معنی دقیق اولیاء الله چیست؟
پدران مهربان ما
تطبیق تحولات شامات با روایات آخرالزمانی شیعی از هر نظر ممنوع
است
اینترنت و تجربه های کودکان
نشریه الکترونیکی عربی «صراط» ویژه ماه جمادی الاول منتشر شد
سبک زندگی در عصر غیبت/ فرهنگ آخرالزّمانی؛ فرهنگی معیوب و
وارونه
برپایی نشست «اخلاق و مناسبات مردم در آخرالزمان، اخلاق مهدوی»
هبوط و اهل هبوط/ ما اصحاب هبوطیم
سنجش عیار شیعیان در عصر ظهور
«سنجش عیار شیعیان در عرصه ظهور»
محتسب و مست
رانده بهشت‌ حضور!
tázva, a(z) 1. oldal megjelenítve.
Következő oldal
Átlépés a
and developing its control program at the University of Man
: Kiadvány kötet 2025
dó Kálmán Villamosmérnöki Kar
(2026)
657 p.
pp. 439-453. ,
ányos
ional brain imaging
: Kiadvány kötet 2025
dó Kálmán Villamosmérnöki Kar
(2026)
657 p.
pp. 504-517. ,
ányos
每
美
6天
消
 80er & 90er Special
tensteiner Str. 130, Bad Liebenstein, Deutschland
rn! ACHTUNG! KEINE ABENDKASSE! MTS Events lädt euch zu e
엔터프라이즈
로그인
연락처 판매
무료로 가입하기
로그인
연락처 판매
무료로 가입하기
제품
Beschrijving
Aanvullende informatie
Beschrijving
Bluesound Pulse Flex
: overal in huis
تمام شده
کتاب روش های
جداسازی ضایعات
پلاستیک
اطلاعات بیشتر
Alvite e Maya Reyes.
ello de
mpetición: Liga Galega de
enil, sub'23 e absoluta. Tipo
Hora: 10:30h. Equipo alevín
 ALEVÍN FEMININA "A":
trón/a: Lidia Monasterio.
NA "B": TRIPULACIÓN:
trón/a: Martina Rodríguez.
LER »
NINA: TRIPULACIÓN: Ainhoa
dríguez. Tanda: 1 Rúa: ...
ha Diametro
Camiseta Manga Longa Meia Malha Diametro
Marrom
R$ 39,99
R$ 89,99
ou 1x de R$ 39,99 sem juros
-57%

* _Job item_
Your task is to print the whole listing again exactly.

* _Problem solution_
معنی دقیق اولیاء الله چیست؟
پدران مهربان ما
تطبیق تحولات شامات با روایات آخرالزمانی شیعی از هر نظر ممنوع
است
اینترنت و تجربه های کودکان
نشریه الکترونیکی عربی «صراط» ویژه ماه جمادی الاول منتشر شد
سبک زندگی در عصر غیبت/ فرهنگ آخرالزّمانی؛ فرهنگی معیوب و
وارونه
برپایی نشست «اخلاق و مناسبات مردم در آخرالزمان، اخلاق مهدوی»
هبوط و اهل هبوط/ ما اصحاب هبوطیم
سنجش عیار شیعیان در عصر ظهور
«سنجش عیار شیعیان در عرصه ظهور»
محتسب و مست
رانده بهشت‌ حضور!
tázva, a(z) 1. oldal megjelenítve.
Következő oldal
Átlépés a
and developing its control program at the University of Man
: Kiadvány kötet 2025
dó Kálmán Villamosmérnöki Kar
(2026)
657 p.
pp. 439-453. ,
ányos
ional brain imaging
: Kiadvány kötet 2025
dó Kálmán Villamosmérnöki Kar
(2026)
657 p.
pp. 504-517. ,
ányos
每
美
6天
消
 80er & 90er Special
tensteiner Str. 130, Bad Liebenstein, Deutschland
rn! ACHTUNG! KEINE ABENDKASSE! MTS Events lädt euch zu e
엔터프라이즈
로그인
연락처 판매
무료로 가입하기
로그인
연락처 판매
무료로 가입하기
제품
Beschrijving
Aanvullende informatie
Beschrijving
Bluesound Pulse Flex
: overal in huis
تمام شده
کتاب روش های
جداسازی ضایعات
پلاستیک
اطلاعات بیشتر
Alvite e Maya Reyes.
ello de
mpetición: Liga Galega de
enil, sub'23 e absoluta. Tipo
Hora: 10:30h. Equipo alevín
 ALEVÍN FEMININA "A":
trón/a: Lidia Monasterio.
NA "B": TRIPULACIÓN:
trón/a: Martina Rodríguez.
LER »
NINA: TRIPULACIÓN: Ainhoa
dríguez. Tanda: 1 Rúa: ...
ha Diametro
Camiseta Manga Longa Meia Malha Diametro
Marrom
R$ 39,99
R$ 89,99
ou 1x de R$ 39,99 sem juros
-57%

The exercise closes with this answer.